Suppression, charges dismissed

Soon after Barrows was charged in the marijuana case, his defense attorneys moved to suppress evidence based on the apartment search on grounds that it violated the Fourth Amendment.

In March 2017, Judge Dennis Reinaker agreed, finding that the use of a drug dog amounted to a warrantless search. 

“Prior to the canine sniff of (Barrows’) home, the police had nothing but practical speculation regarding his activities in the home. Indeed, the police had not received any tips that directly linked (Barrows) to drug-related activity,” Reinaker wrote.

He dismissed criminal charges for drug dealing and dealing in proceeds of illegal activity. There is no record of the charges in online criminal court dockets, suggesting Barrows got them expunged.

“Based on the police’s affidavit, it is doubtful that the investigation would have been hindered in the time it took to obtain a search warrant,” Reinaker wrote.

Not a second prosecution

Because the forfeiture proceeding isn’t a second prosecution, Brown should be able to make his own determination about the evidence, the government contends. The government also contends that Reinaker was wrong to suppress the evidence.

Besides, government attorneys argued in court filings that there is “myriad independent, unsuppressed evidence” showing Barrows was dealing.

This includes: What the landlord told police, what another tenant in the apartment – a prison guard – told police, and Barrows’ several marijuana arrests and convictions in California. 

And Barrows’ brother told police that Barrows had just been released from serving three years in prison in California for marijuana dealing and had been living with his mother, who knew about Barrows’ dealing, but didn’t talk about it, according to documents filed Dec. 14 in the case.

Attorneys for Barrows and his mother argued in court documents that Brown cannot consider the suppressed evidence — or what investigators claim to have found based on it.

“It has to do with the suppression order being respected,” Earl said.

Barrows’ mother has no known criminal charges relating to her son’s arrest, but she’s a party to the case because the state wants the Charles Road house.
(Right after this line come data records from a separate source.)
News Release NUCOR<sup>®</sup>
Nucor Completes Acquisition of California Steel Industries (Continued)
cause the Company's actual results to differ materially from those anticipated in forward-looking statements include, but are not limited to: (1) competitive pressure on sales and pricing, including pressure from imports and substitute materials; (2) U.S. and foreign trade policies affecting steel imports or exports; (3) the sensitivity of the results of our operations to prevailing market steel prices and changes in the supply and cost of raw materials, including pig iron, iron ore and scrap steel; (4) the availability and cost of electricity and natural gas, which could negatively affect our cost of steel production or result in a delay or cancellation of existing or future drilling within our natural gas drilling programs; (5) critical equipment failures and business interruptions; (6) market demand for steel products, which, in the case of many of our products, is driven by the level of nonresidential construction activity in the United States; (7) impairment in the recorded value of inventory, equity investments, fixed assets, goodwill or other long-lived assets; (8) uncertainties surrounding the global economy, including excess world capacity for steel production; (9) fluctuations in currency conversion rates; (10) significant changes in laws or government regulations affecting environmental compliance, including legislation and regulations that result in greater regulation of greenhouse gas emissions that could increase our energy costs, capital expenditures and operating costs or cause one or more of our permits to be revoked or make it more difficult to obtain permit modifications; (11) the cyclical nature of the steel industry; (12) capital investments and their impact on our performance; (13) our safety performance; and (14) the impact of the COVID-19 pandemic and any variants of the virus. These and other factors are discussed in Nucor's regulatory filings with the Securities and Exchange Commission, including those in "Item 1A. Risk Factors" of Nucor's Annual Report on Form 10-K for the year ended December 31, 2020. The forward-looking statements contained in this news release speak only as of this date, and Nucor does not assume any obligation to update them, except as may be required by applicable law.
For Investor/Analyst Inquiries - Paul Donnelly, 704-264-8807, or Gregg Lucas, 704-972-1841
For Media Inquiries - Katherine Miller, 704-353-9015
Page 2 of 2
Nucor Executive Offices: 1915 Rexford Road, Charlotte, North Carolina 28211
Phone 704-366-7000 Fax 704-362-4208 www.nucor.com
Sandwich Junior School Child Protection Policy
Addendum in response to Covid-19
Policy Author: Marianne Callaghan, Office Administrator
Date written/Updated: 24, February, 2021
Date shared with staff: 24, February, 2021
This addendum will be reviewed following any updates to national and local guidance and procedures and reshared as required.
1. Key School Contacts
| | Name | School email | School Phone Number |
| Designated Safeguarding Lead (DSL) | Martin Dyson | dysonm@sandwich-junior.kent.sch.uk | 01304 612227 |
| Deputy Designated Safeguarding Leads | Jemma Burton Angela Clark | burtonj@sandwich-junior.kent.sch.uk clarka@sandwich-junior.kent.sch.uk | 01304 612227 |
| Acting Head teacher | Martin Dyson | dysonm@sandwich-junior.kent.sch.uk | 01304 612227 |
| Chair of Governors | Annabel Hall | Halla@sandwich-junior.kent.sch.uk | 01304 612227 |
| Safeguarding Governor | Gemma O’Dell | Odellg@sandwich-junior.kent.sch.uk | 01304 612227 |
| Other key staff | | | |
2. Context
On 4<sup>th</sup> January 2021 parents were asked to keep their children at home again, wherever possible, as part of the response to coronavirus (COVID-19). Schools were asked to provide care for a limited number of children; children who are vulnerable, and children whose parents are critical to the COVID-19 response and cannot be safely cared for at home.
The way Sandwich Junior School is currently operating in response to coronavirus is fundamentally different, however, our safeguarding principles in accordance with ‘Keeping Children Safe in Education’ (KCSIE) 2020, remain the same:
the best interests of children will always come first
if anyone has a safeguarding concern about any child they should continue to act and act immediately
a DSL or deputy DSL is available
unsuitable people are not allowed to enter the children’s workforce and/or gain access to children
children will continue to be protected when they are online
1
The government contends she couldn’t afford it.

Ringgold’s attorney wrote she “believed (her son) had a legitimate source of income … Mr. Barrows is her son and she did not question that he was assisting her with paying for her home and expenses.”

The Attorney General’s Office maintains she will be unable to prove that and Barrows will be unable to prove his possessions were legally obtained.